• **Page extract**
1. Is LinkedIn reach decline caused by an algorithm change or weaker content performance?
If posting frequency and quality are stable but reach has dropped sharply, the shift is structural, not content-driven. The platform now prioritises semantic relevance over network distribution, which reduces visibility for non-niche or unfocused posts. A broad decline across multiple post types confirms an algorithmic shift, not isolated content issues.

2. Why do some posts with low likes still get higher reach?
Because distribution is no longer tied to surface engagement. Posts that generate saves, longer reading time, or repeat views are ranked higher than posts with quick likes. This is why lower-like posts can still outperform in reach and visibility.

3. Are hashtags and engagement prompts still useful for growth?
No. Heavy hashtag use and engagement bait signals are now filtered as low-quality patterns. Posts that rely on “like/share/comment” prompts or excessive hashtags tend to see reduced distribution. The system prioritises content quality signals over explicit engagement triggers.

• **The data**

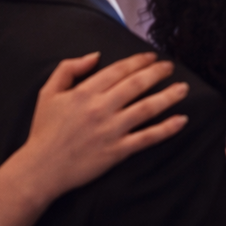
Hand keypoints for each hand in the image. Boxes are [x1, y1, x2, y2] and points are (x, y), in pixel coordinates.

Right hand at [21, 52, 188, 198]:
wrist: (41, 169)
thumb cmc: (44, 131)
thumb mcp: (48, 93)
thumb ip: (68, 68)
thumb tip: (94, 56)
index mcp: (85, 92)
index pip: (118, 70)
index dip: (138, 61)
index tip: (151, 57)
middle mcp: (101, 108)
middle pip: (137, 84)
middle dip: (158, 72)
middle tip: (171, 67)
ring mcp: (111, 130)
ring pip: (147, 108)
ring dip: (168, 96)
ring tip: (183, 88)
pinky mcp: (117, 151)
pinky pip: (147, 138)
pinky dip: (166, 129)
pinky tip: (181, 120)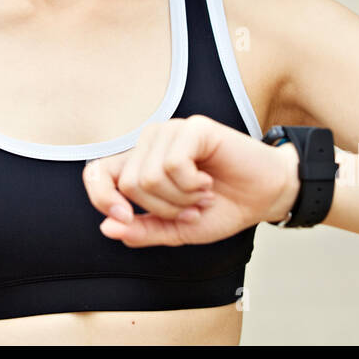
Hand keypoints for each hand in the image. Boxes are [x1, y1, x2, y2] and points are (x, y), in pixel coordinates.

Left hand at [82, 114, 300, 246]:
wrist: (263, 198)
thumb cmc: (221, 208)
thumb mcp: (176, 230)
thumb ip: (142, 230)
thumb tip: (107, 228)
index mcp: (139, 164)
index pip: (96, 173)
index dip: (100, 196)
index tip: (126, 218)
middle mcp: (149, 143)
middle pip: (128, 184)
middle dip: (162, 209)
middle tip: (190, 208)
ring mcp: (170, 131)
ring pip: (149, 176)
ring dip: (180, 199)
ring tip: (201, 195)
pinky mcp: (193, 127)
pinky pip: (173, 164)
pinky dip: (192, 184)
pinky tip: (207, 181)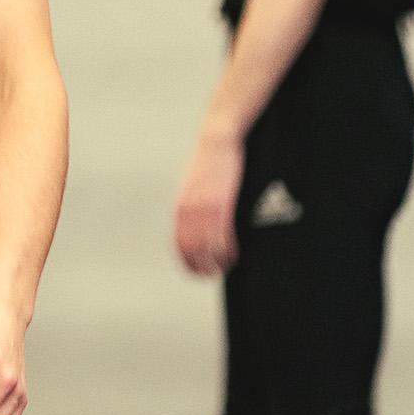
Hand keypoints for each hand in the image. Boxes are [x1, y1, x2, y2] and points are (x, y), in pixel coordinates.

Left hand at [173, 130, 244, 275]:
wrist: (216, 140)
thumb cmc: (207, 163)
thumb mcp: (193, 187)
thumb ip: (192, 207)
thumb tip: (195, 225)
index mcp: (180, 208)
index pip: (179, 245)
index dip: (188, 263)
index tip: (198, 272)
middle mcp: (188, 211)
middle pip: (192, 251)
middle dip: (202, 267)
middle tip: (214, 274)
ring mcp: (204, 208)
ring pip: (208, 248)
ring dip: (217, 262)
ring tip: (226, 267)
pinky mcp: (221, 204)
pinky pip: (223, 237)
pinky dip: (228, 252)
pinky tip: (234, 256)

• **Exercise A**
In the LinkedIn reach FAQ, what does the platform now favor over network distribution?
• **Exercise B**
Write the next part of the LinkedIn reach FAQ, picking up after its final sentence.
The entries were drawn from a separate source and are unrelated to the LinkedIn reach FAQ.

• **Your response A**
Semantic relevance.

• **Your response B**
4. Should founders focus on posting more or posting better?
Posting more without a thematic focus reduces reach per post due to diluted relevance signals. The system rewards consistency within defined expertise areas rather than volume. A smaller number of high-alignment posts consistently outperform frequent, scattered posting.

5. What type of content is most resilient under the new system?
Content rooted in niche expertise, structured frameworks, and high-dwell formats performs best. Posts that reflect real experience and fit clearly within a defined professional domain are more likely to be distributed widely and repeatedly over time.